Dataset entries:
_ _ _ _ _ _ _

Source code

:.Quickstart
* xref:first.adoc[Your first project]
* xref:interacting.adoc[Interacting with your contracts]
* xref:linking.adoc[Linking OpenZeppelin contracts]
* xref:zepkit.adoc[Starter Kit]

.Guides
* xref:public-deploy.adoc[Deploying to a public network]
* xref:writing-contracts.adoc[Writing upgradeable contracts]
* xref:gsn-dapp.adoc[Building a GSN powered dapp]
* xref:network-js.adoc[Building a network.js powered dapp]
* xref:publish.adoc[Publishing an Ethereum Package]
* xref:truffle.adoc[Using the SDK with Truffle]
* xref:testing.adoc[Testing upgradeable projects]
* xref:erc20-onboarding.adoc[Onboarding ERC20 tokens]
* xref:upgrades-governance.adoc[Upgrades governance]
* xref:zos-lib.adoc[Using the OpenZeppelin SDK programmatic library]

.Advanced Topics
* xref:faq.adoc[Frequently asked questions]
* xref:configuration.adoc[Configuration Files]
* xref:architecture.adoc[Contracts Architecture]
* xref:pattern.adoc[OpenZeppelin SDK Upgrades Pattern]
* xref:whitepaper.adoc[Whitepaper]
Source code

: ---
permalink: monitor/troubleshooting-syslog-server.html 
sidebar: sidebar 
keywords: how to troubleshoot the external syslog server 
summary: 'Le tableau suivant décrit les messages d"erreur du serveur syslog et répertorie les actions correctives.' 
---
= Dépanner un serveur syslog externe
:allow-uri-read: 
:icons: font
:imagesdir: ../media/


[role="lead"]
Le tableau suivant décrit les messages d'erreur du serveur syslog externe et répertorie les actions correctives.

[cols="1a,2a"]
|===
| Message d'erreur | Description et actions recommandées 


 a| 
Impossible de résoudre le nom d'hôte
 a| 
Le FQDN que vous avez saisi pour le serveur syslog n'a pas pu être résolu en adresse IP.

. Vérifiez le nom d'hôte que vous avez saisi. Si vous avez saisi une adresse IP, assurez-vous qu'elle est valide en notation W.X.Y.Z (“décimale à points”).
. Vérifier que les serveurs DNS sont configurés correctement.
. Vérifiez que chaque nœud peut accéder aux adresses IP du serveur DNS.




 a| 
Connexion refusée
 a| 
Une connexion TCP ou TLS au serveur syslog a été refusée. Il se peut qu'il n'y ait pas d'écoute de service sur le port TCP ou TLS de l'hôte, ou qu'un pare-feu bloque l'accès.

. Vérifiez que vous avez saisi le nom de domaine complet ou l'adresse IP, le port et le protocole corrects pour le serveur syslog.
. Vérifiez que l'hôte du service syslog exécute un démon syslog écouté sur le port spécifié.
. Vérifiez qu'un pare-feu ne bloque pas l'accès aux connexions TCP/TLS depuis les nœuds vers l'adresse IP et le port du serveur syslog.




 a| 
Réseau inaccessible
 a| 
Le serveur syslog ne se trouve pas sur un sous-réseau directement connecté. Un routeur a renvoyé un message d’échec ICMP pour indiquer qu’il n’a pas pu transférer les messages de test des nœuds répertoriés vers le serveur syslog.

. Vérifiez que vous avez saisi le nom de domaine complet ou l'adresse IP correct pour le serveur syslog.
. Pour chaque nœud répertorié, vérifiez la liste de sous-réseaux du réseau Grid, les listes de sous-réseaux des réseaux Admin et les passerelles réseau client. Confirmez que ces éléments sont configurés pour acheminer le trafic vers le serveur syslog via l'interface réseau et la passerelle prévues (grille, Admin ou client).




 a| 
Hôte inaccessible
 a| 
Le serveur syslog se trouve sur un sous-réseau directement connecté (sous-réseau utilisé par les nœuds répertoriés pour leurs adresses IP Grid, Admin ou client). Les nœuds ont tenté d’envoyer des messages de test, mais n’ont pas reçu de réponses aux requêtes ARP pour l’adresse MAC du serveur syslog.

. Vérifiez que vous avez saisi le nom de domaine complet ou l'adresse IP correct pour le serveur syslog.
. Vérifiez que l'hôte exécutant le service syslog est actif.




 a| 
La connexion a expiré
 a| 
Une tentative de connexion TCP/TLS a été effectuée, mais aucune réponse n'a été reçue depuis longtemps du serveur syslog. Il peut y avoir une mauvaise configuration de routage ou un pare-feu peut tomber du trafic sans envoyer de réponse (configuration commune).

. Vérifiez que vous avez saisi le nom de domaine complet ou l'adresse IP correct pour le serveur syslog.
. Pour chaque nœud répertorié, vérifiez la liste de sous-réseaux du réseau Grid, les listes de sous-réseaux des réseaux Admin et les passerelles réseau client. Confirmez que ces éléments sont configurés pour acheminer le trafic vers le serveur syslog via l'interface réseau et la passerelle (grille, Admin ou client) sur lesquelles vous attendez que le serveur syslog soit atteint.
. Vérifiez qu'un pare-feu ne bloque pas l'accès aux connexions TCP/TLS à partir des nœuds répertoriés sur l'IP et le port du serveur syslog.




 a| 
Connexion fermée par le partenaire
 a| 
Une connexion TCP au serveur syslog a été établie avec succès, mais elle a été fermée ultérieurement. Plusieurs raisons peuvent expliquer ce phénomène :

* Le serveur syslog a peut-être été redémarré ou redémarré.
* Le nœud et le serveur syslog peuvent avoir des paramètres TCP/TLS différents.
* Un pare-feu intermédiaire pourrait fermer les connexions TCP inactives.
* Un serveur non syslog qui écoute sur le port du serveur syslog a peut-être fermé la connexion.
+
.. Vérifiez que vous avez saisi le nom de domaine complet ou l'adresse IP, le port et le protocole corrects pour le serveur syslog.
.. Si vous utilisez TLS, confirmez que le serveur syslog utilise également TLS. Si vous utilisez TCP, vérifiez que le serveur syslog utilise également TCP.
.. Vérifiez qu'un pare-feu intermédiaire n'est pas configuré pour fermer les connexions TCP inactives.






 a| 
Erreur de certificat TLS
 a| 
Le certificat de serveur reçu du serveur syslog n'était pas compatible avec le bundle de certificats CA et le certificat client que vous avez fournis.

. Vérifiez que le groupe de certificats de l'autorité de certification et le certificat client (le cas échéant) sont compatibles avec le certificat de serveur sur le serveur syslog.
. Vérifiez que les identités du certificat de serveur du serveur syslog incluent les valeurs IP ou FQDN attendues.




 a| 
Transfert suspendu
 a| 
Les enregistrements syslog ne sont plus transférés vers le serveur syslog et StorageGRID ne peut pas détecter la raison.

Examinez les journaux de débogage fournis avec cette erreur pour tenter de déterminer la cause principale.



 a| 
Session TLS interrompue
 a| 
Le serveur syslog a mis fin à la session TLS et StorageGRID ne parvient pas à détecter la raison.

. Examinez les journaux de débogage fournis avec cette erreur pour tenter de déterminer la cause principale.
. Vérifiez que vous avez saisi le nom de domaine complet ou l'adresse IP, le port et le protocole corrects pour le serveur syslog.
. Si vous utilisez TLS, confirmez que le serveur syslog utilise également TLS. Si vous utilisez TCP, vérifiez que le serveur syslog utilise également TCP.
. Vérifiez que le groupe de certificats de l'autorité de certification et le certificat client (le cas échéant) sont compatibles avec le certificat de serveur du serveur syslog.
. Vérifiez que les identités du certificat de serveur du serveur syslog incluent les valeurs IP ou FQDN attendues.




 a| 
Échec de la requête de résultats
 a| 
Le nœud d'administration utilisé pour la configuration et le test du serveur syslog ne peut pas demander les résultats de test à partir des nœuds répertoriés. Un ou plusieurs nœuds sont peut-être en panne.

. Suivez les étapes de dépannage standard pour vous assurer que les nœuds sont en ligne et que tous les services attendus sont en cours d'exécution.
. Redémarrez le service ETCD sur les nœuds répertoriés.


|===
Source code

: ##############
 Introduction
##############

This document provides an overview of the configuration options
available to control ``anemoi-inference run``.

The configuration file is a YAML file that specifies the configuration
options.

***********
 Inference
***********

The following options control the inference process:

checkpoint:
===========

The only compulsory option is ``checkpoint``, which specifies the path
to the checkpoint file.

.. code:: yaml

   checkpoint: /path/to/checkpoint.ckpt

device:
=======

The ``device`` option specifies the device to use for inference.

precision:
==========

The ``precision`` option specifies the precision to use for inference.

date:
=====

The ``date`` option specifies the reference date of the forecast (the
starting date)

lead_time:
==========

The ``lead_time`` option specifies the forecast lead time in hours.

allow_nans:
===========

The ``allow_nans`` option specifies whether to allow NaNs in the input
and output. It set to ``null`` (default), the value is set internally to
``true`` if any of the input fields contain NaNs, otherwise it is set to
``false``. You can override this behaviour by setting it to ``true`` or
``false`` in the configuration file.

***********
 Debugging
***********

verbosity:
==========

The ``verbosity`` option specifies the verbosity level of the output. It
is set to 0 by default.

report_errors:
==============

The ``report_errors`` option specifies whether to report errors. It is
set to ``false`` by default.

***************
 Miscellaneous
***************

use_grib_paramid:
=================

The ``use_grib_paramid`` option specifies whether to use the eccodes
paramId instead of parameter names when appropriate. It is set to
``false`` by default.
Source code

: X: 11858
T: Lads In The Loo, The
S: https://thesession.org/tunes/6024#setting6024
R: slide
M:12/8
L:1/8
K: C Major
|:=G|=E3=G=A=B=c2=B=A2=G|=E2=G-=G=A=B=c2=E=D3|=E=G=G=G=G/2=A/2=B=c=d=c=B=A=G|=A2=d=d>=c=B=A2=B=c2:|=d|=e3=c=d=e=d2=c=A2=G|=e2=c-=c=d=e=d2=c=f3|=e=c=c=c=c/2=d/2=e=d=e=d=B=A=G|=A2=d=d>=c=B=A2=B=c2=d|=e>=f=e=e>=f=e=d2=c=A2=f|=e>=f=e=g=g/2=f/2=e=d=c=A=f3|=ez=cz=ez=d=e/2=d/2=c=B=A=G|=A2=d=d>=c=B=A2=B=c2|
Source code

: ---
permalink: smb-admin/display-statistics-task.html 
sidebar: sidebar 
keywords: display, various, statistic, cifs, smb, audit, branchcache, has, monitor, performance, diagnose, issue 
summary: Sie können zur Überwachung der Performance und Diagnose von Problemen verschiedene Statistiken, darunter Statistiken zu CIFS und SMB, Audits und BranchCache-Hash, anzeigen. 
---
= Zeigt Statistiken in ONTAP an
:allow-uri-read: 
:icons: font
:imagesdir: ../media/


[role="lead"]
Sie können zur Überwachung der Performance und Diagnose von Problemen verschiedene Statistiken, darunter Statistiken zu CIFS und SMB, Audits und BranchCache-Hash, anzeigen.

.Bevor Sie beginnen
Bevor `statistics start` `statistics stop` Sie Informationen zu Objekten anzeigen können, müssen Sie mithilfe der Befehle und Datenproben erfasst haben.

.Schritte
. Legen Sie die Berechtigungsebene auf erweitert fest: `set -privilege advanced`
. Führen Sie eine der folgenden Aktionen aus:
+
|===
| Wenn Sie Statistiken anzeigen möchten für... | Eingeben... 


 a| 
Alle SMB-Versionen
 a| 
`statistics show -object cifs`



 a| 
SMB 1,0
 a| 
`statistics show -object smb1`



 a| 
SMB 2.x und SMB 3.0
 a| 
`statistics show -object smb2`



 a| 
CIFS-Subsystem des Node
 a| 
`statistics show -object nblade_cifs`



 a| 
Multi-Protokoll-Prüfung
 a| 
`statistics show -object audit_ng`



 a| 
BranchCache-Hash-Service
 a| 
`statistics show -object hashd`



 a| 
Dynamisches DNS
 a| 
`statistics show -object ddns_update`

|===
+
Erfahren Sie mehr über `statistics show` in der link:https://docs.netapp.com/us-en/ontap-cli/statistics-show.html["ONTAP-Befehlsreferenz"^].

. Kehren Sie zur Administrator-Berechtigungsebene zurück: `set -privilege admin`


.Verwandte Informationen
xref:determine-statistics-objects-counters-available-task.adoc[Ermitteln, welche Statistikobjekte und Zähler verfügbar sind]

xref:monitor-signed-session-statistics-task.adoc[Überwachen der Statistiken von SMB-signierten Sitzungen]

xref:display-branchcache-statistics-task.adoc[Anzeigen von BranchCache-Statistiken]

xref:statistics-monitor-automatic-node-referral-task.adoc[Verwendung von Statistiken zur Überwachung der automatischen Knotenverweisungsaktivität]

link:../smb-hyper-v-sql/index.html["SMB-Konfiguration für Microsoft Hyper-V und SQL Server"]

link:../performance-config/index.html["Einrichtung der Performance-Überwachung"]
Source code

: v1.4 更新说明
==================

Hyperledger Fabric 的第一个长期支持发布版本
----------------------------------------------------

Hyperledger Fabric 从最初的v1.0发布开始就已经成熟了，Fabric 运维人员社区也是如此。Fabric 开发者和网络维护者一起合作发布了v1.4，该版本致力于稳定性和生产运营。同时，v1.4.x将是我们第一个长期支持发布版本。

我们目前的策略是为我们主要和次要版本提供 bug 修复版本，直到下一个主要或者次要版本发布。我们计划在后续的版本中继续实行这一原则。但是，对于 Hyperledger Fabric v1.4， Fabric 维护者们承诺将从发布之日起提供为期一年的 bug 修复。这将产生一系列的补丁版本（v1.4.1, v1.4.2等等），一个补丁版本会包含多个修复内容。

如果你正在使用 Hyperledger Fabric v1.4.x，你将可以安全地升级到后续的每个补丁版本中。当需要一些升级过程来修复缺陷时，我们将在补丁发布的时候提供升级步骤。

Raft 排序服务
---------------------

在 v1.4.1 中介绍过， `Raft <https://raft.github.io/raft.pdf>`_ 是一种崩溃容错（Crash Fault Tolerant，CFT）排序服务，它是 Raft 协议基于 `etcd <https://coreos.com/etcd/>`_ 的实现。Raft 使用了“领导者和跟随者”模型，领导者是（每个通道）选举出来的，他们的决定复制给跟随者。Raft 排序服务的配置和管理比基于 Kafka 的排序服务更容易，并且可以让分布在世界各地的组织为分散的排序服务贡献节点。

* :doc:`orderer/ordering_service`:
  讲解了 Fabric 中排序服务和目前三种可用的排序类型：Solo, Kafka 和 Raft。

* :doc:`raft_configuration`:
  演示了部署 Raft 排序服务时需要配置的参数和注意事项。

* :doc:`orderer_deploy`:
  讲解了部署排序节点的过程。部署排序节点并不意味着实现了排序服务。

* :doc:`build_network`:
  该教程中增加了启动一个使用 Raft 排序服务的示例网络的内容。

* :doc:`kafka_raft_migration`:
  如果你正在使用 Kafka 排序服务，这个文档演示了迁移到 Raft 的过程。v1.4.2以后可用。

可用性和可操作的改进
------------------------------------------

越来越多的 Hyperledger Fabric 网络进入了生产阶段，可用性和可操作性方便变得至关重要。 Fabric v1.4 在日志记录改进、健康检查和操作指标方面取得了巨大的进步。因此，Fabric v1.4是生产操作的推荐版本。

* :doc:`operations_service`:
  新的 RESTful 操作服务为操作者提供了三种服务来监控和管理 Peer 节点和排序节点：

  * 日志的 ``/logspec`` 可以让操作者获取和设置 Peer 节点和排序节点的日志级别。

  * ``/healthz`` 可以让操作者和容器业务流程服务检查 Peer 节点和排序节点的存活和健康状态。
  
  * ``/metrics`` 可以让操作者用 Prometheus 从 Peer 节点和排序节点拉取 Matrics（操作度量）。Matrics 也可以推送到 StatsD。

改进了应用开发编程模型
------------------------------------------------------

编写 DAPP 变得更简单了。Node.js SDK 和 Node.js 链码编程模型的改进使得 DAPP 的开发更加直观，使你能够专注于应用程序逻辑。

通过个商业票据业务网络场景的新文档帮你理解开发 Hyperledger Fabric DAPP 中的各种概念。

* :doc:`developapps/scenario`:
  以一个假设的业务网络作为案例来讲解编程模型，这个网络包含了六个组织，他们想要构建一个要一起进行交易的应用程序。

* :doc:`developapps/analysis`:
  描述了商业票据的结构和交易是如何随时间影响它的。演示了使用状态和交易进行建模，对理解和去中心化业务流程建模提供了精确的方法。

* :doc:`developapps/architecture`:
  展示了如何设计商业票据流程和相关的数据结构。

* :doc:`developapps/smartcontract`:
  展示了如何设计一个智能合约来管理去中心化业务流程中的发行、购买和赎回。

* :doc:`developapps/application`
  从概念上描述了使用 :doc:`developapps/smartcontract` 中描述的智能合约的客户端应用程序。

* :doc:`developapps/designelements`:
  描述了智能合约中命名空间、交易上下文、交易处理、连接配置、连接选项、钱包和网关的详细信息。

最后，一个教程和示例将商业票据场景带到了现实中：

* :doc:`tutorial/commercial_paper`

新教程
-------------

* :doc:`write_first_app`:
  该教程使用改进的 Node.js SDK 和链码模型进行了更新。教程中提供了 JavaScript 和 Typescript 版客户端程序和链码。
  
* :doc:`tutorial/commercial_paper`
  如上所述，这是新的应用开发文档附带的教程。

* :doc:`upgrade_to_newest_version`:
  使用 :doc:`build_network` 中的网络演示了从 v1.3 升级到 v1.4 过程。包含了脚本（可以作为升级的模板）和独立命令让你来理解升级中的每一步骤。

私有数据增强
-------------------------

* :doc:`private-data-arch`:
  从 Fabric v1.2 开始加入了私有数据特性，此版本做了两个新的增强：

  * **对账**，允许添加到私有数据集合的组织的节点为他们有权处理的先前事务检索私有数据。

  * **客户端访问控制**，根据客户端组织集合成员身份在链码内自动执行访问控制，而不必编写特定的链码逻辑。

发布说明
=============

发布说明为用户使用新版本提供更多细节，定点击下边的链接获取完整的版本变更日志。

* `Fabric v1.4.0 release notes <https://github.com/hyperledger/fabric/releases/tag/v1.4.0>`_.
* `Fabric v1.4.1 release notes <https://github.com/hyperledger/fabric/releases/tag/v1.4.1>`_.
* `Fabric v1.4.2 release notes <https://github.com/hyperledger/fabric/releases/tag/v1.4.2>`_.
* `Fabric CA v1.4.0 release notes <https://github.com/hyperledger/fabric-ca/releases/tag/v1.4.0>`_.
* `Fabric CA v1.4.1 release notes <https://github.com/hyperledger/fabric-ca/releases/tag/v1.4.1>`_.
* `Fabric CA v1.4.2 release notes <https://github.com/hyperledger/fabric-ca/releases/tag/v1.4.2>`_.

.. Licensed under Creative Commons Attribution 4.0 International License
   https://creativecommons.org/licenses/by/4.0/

_ _ _ _ _ _ _

* Work item *
All lines from the beginning of the entries through the line marked "network.js powered dapp]" are to be output exactly; nothing else belongs in the answer.

* Solution *
Source code

:.Quickstart
* xref:first.adoc[Your first project]
* xref:interacting.adoc[Interacting with your contracts]
* xref:linking.adoc[Linking OpenZeppelin contracts]
* xref:zepkit.adoc[Starter Kit]

.Guides
* xref:public-deploy.adoc[Deploying to a public network]
* xref:writing-contracts.adoc[Writing upgradeable contracts]
* xref:gsn-dapp.adoc[Building a GSN powered dapp]
* xref:network-js.adoc[Building a network.js powered dapp]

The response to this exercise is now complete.